• TRECHO DO DOCUMENTO
——————————
Introdução

A morte de Edison Arantes do Nascimento, Pelé, é um desses raros momentos que parece reunir pessoas diferentes e que de certa forma para o tempo. Claro, todas as vidas são importantes e a solidariedade nas perdas é parte de nossas constituições sociais, mas há pessoas que transcendem esse ato. Pelé é um deles. Um símbolo de um esporte, mas também de uma nação que foi se construindo ao longo do século XX.

Como historiador não posso cometer o pecado capital de atribuir a um indivíduo uma importância sobre-humana. Fazer como aqueles carcomidos chavões de que “tal pessoa estava à frente do seu tempo”. Ninguém está ou é posterior ao seu tempo, pelo contrário, é fruto dele, de suas tensões, de suas emoções, de suas incoerências e de seus signos. Portanto, Pelé é parte do seu tempo, mas é também eterno. Parece uma antítese, mas permitam-me explicar.

Representação Esportiva

Pelé é o maior atleta do futebol de todos os tempos. Afirmo isso numa constatação subjetiva – e de segunda mão, já que nunca vi ele jogar –, mas também recorrendo ao que temos de produção, de dados. Os números e as conquistas como jogador são extremamente relevantes e que mesmo alcançadas por atletas contemporâneos, demonstram a sua excepcionalidade. Um/uma atleta tem que ser analisado dentro do momento em que atuava, pois, cada jogo muda muito ao longo do tempo e fugir disso é anacronismo – outro erro que eu não posso cometer enquanto historiador.

Quando jogou pelo Santos e pela Seleção Brasileira, Pelé foi dominante. Para quem trouxer a contestação de que muitos jogos não eram oficiais, vale lembrar que era outro momento do futebol, em que torneios amistosos, excursões internacionais e campeonatos regionais eram muito mais significativos do que grandes eventos internacionais. Ser campeão do Campeonato Paulista era relevante, pois era esse o principal campeonato a ser disputado durante anos, assim como o Torneio Rio-São Paulo. Com a evolução da mobilidade os campeonatos nacionais e internacionais ganharam fôlego. É preciso reconhecer essa estrutura de campeonatos:  jogar a Libertadores não era o grande objetivo e um time sul-americano era tão competitivo quanto um time europeu.

Há questões do jogo de Pelé que também são importantes e precisam ser sempre lembradas. Li que ele é um dos inventores do futebol moderno, me assustei com a afirmação, mas acho que ela tem algum sentido sim. Além de qualidade física notórias, havia ali uma compreensão do jogo, não apenas pelo bom uso da técnica, mas da tática, das regras, do psicológico. Não apenas finalizador, driblador, goleador, mas também marcador, tencionador e propositor. O exercício sempre lúdico de pensar como seria ele nos campos do século XXI só é possível pela sua importância de domínio de estrutura do jogo.

Pelé
Foto: reprodução

Representação Social

E não é apenas do futebol que eu gostaria de justificar meu selo de eternidade. Eu queria pensar no que representa – e falo no presente porque a morte da pessoa não significa o fim da sua representação social. Pelé é personagem principal de alguns dos nossos grandes dilemas enquanto nação em construção.
——————————
• DADOS FORNECIDOS
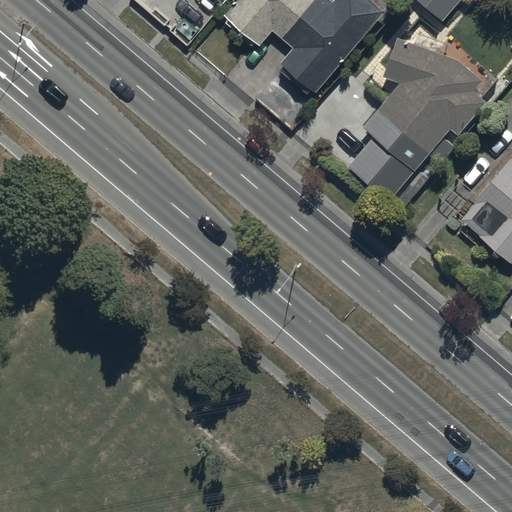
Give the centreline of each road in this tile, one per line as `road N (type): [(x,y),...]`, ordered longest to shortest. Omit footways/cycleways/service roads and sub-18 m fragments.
road 1 (primary): [(511,494),(0,57)]
road 2 (primary): [(37,0),(511,404)]
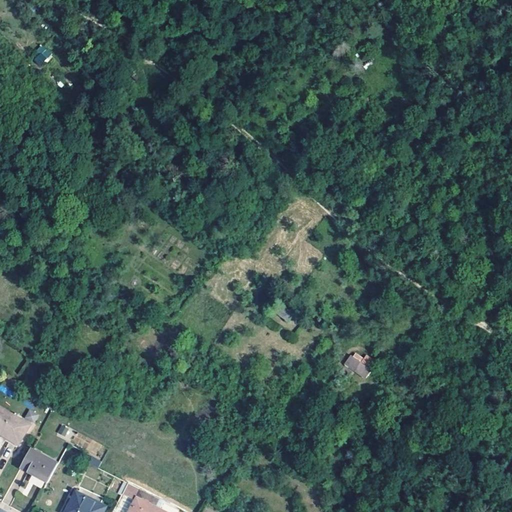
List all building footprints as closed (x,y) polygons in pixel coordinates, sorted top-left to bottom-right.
——————————
• INSTRUÇÕES DAS TAREFAS
1. Diga se cada afirmação concorda com o texto sobre Pelé, respondendo sim ou não e citando as palavras do texto que decidem: (a) o autor afirma que já viu Pelé jogar; (b) o Campeonato Paulista era o principal campeonato disputado durante anos; (c) jogar a Libertadores era o grande objetivo dos times.
2. Qual é o nome completo de Pelé, conforme o texto sobre ele?

• RESPOSTAS
1.
(a) Não: "nunca vi ele jogar".
(b) Sim: "era esse o principal campeonato a ser disputado durante anos".
(c) Não: "jogar a Libertadores não era o grande objetivo".

2. Edison Arantes do Nascimento.